I've stood in this newsroom on many occasions to mark milestones in the history of Eagle-Tribune Publishing Company, the most memorable occasions, of course, were to announce our winning of two Pulitzer Prizes.
Today, I'm here to announce another milestone. On Monday evening, I signed an agreement to sell Eagle-Tribune Publishing Company to Community Newspaper Holdings, Inc., CNHI, of Birmingham, Alabama. I expect the deal to become final by mid-September.
How did I come to this decision? And why did I choose CNHI?
As chairman of the company, I'm responsible to our shareholders and also to all of you. It's my job to make decisions that I hope are best for everyone in the long term.
During the past five years, we've built the company tremendously. Today, we've stretched to and sometimes beyond capacity, and that's not news to many of you.
To date, we've been the consolidator, and, to stay on this track, we knew we needed to add significant production capacity or join a larger company with greater capacity.
In a nutshell, we became too big to be small, but were still too small to be big.
So, after reviewing all the options, our board concluded that the best way for us to keep growing in the future was to join another newspaper publisher, and CNHI was clearly a great choice in making that move.
From my dealings with CNHI, I know how committed the company is to providing the highest quality in community journalism, and that's what we've been about for the past 107 years, and I know how impressed they are with our company and the quality of its staff and newspapers.
I'm also very impressed with their CEO, Mike Reed. We share many of the same philosophies about how to run a successful newspaper operation.
Most important, we'll be CNHI's flagship, their largest operating unit in the United States.
Today, CNHI owns and operates newspapers in more than 150 communities throughout the United States. ETPC will be its only holding in New England.
When the transaction is complete, CNHI will own 91 daily newspapers in 22 states with combined daily circulation of more than 1 million. And The Eagle-Tribune will be its largest daily newspaper.
I'm sure this development comes as a surprise. I want you to know that I honestly believe this is a natural and positive step forward for the company's future growth, and I want to thank each and every one of you for your part thus far in building an organization that will unquestionably be the flagship of its new ownership.
Although I'll be staying on with the company and Dick Franks will remain as CEO and president, for many of us here, and I'm no exception, today's occasion is one that naturally prompts a host of memories and mixed emotions.
Let me say this: We've always set our sights high. We've always worked to become part of something bigger, just as we did in 2002, when Essex County Newspapers and The Eagle-Tribune joined together to move ahead.
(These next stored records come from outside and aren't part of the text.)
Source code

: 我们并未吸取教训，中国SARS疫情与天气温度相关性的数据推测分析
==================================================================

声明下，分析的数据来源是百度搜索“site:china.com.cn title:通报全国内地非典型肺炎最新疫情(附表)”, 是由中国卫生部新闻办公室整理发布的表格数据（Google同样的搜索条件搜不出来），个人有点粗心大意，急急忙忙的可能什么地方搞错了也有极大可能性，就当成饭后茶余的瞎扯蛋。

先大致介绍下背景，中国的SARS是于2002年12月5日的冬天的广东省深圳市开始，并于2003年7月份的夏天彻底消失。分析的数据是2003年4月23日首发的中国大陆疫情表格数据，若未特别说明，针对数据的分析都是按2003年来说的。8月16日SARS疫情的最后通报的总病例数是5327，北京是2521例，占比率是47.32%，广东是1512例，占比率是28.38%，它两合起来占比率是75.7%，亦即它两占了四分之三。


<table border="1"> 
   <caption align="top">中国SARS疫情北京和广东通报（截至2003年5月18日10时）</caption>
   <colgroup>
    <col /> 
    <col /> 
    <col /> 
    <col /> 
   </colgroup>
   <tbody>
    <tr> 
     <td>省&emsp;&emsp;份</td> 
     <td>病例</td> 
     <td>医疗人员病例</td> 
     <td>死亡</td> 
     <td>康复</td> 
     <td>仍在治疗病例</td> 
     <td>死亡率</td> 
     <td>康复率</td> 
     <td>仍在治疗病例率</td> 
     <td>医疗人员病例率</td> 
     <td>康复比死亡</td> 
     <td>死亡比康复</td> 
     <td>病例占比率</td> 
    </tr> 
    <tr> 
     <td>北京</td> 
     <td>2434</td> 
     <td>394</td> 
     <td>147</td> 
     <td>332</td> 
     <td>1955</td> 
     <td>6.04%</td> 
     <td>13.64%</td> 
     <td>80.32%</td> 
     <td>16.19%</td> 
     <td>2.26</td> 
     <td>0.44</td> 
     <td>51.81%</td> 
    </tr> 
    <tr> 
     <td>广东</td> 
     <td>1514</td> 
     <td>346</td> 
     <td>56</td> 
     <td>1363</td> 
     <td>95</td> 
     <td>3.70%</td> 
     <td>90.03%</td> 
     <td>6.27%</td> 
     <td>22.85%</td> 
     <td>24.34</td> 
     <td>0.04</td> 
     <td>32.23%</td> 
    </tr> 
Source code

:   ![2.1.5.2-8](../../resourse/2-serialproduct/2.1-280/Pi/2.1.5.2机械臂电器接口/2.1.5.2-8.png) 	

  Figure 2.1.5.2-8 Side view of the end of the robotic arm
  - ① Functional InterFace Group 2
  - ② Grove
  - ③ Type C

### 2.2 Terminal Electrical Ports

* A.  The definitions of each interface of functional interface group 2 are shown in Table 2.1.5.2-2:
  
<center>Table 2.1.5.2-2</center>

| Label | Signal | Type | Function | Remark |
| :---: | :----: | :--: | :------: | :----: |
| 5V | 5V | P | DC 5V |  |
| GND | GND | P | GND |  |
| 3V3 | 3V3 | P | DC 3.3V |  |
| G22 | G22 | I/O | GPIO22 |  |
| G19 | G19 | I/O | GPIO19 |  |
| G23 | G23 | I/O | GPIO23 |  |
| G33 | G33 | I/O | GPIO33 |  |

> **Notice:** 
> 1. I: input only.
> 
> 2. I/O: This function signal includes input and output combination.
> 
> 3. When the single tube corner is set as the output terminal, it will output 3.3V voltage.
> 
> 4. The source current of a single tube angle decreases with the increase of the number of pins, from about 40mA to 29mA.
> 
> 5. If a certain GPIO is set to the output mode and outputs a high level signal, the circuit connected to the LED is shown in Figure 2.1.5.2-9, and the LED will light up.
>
Just as we did in 2001, when Carriage Towne News joined our family of weekly newspapers.
Growth and change are what keep us healthy and strong. And, as we've grown in the past, the company needs to keep growing.
Of course, the bigger a company gets, the more complex the challenge of growth becomes.
So, as we continue with "business as usual," a business approach that certainly distinguishes us from the pack. I honestly hope you'll come to see this development as I do, not as a negative judgment of any sort, but as a "next step" in meeting the business challenges we face every day.
Once again, I want to thank you for your part in making this company great. The past may be full of wonderful memories, but, as the new flagship for a respected and national newspaper organization, the future is bright for Eagle-Tribune Publishing Company.